##### Passage provided #####

Re: Bad emulex/linux FC error handing behavior

Jeremy Linton <jlinton@xxxxxxxxxxxxxxxxxx> · Thu, 28 May 2009 04:36:58 -0500



James Smart wrote:
> However, the question in my mind is - why did you get to bus reset ?
	Because the device is having intermittent problems? The whole error handler sequence fails (tur failures, etc), and it 
ends up marking the device off-line. In the process it shoots everything else in the head. This is the behavior i'm 
having a problem with. I don't really care about the state of the failing device, it is having a physical problem. My 
problem is the remainder of the shared devices which are having their activities interrupted. In many cases, those other 
machines/devices many not even have visibility to the failing device. It becomes a serious error isolation problem. From 
the perspective of other hosts, the only way to track the error down is to actually have an analyzer attached to the 
interrupted devices. Assuming it reproduces, the analyzer can then detect the reset and identify the source port it 
originated from. That machine may then be removed from the SAN. This whole process can be nearly impossible to perform 
at a customer's site.

#####

• Prompt 1:
Output the stored dataset records below line for line, leaving out the pictures.

##### Available records #####

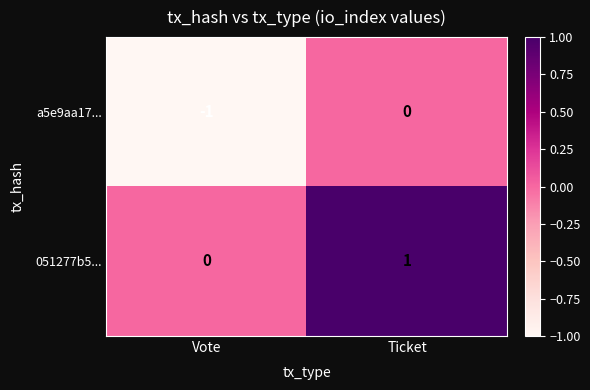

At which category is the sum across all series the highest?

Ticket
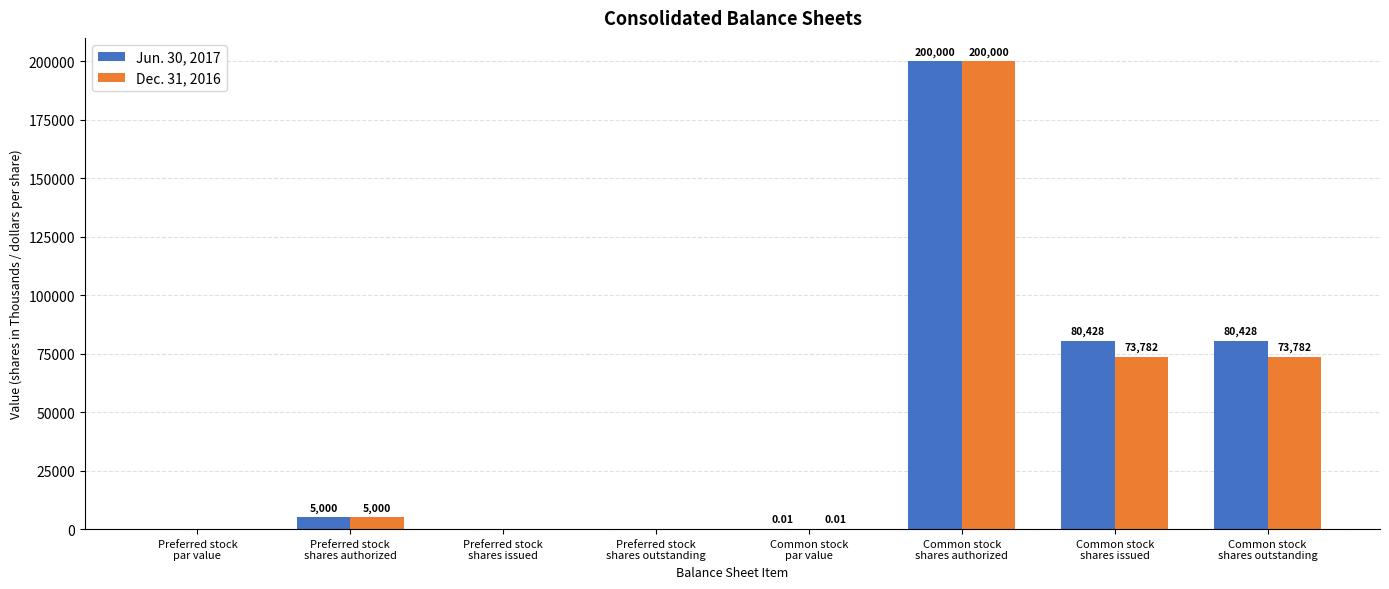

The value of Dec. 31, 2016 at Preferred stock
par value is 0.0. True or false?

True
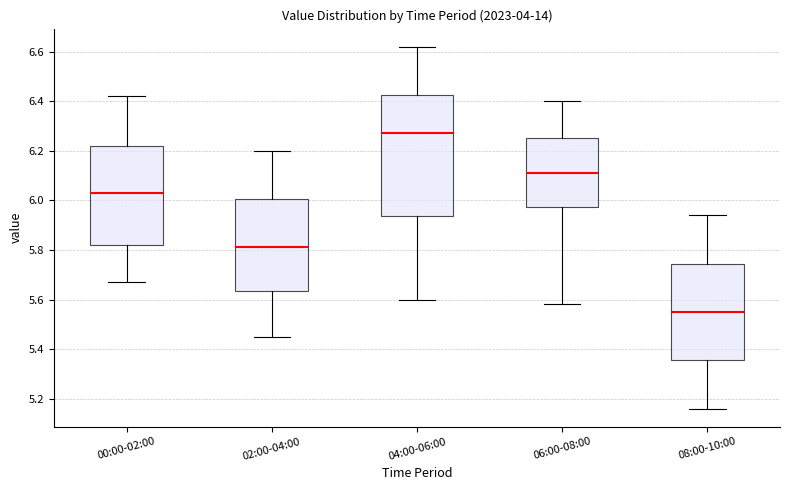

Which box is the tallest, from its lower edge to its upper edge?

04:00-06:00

#####

• Prompt 2:
From the post above about Emulex FC error handling, return the stretch from "Re: Bad emulex/linux" through "bus reset ?" word for word.

• Expected answer 1:
At which category is the sum across all series the highest?

Ticket

The value of Dec. 31, 2016 at Preferred stock
par value is 0.0. True or false?

True

Which box is the tallest, from its lower edge to its upper edge?

04:00-06:00

• Expected answer 2:
Re: Bad emulex/linux FC error handing behavior

Jeremy Linton <jlinton@xxxxxxxxxxxxxxxxxx> · Thu, 28 May 2009 04:36:58 -0500



James Smart wrote:
> However, the question in my mind is - why did you get to bus reset ?